- [Work instructions] From the line containing "582 724 8.34" to the final line of the material below, copy each line exactly, including both endpoints, and leave out all other lines.

- [Dataset]
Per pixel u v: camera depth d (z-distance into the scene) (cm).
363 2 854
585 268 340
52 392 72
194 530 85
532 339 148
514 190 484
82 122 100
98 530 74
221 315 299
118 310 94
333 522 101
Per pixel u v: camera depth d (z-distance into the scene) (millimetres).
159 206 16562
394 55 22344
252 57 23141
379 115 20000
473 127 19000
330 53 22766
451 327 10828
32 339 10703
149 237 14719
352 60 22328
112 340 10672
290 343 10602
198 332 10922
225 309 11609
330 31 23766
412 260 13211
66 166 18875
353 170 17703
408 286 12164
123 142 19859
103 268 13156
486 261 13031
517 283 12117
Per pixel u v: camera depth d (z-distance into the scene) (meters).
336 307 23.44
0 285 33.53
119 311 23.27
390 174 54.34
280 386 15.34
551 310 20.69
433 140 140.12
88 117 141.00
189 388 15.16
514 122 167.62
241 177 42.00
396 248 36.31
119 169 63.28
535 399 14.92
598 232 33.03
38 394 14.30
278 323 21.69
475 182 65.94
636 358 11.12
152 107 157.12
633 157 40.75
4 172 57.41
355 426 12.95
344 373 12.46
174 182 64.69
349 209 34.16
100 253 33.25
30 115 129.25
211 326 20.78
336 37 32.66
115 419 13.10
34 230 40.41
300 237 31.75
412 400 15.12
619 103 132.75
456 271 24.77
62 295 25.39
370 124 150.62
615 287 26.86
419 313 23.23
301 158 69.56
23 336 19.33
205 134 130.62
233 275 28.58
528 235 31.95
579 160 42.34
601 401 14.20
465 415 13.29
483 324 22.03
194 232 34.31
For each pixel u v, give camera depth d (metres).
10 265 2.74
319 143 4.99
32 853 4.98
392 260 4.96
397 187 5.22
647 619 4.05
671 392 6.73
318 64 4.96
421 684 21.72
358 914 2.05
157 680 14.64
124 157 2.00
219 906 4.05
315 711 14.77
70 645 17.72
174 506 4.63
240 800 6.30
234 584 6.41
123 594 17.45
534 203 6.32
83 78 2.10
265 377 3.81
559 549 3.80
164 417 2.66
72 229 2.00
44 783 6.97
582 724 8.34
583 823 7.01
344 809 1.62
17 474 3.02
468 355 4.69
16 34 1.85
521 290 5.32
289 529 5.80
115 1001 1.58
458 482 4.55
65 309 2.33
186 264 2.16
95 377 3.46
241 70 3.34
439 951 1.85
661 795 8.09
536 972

- [Output of the task]
582 724 8.34
583 823 7.01
344 809 1.62
17 474 3.02
468 355 4.69
16 34 1.85
521 290 5.32
289 529 5.80
115 1001 1.58
458 482 4.55
65 309 2.33
186 264 2.16
95 377 3.46
241 70 3.34
439 951 1.85
661 795 8.09
536 972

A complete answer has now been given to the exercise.